HIV/AIDS is another public health concern although the response of international agencies and the Nigerian Government has greatly reduced the prevalence of this disease. Currently, the prevalence rate is relatively low in the country with just a little over 3 million people in the country reportedly living with AIDS. However, this accounts for the second largest epidemic in the world.
The major cause of HIV/AIDS has been traced to unprotected heterosexual sex which accounts for 80% of new HIV infections in Nigeria, with the majority of remaining HIV infections occurring in key affected populations such as sex workers.
Malaria has been a public health problem for several decades in Nigeria. In 2016, Nigeria had the highest out of fifteen countries who accounted for 80% of global malaria deaths with approximately 51 million cases and 207,000 deaths reported annually.
This means that an estimated 30% of the total malaria burden in Africa can be traced to Nigeria. It has also been revealed that 97 % of the total population (approximately 173 million) is at risk of infection.
The Nigerian Government and donor agencies have been actively involved in managing the malaria epidemic with subsidized treatment and increasing access to this treatment.
Early in 2018, there were reported cases of Lassa fever in states like Bauchi, Gombe, Plateau and Rivers state. However, the number of cases has been declining thanks to the prompt response of the Nigerian Government and that of donor agencies.
In November 2018, it was reported that there was an outbreak of yellow fever in Edo state, however, the Nigeria Centre for Disease Control (NCDC), National Primary Health Care Development Agency (NPHCDA) and World Health Organisation (WHO) have been working round the clock to prevent the spread of this disease.

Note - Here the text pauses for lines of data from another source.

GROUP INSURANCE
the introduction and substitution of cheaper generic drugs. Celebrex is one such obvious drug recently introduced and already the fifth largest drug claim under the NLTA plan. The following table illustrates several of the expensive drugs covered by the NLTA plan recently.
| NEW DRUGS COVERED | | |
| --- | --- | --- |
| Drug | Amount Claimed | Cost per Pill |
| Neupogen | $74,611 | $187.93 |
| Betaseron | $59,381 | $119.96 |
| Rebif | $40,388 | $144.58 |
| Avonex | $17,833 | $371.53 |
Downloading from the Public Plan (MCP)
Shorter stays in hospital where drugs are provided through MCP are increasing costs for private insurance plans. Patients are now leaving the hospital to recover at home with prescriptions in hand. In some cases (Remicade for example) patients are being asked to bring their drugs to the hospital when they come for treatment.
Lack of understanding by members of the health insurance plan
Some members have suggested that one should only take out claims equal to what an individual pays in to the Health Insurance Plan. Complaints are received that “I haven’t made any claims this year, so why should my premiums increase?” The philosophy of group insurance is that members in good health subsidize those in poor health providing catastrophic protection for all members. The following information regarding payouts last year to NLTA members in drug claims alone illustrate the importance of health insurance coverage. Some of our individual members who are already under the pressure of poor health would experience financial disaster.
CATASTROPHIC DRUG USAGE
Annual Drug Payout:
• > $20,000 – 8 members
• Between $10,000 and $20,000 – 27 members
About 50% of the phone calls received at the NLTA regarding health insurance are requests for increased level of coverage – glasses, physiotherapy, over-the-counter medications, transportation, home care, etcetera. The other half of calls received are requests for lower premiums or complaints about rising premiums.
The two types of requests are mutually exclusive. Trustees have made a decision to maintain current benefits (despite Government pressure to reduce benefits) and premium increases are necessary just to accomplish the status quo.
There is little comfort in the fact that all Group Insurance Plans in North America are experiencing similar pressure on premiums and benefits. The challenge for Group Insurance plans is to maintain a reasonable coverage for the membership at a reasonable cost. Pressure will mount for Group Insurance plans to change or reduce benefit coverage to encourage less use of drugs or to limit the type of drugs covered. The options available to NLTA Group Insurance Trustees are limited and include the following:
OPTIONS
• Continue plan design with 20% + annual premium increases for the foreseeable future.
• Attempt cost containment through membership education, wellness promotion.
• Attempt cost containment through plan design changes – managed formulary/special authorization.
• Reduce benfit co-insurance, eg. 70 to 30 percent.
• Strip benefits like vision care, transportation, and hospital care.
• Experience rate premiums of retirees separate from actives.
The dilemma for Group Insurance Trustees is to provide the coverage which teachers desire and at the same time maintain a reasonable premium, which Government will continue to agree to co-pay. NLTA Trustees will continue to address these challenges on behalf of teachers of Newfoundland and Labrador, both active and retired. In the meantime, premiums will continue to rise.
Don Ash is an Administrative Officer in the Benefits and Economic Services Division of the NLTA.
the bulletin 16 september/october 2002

When it comes to infectious diseases, the public health system in Nigeria has been able to contain most cases. However, there are some parts of the country where the system is facing numerous challenges. For instance, in the Northeastern part of the country, the Boko Haram insurgency which has reportedly displaced over 2 million Nigerians coupled with the non functioning health infrastructures in this region has made health care delivery difficult.
In fact, eradicating infectious diseases has been difficult in the North. For example, Nigeria is one of the three countries in the world that is yet to eradicate the polio virus and this is because of the inefficient public health system in North-Eastern region.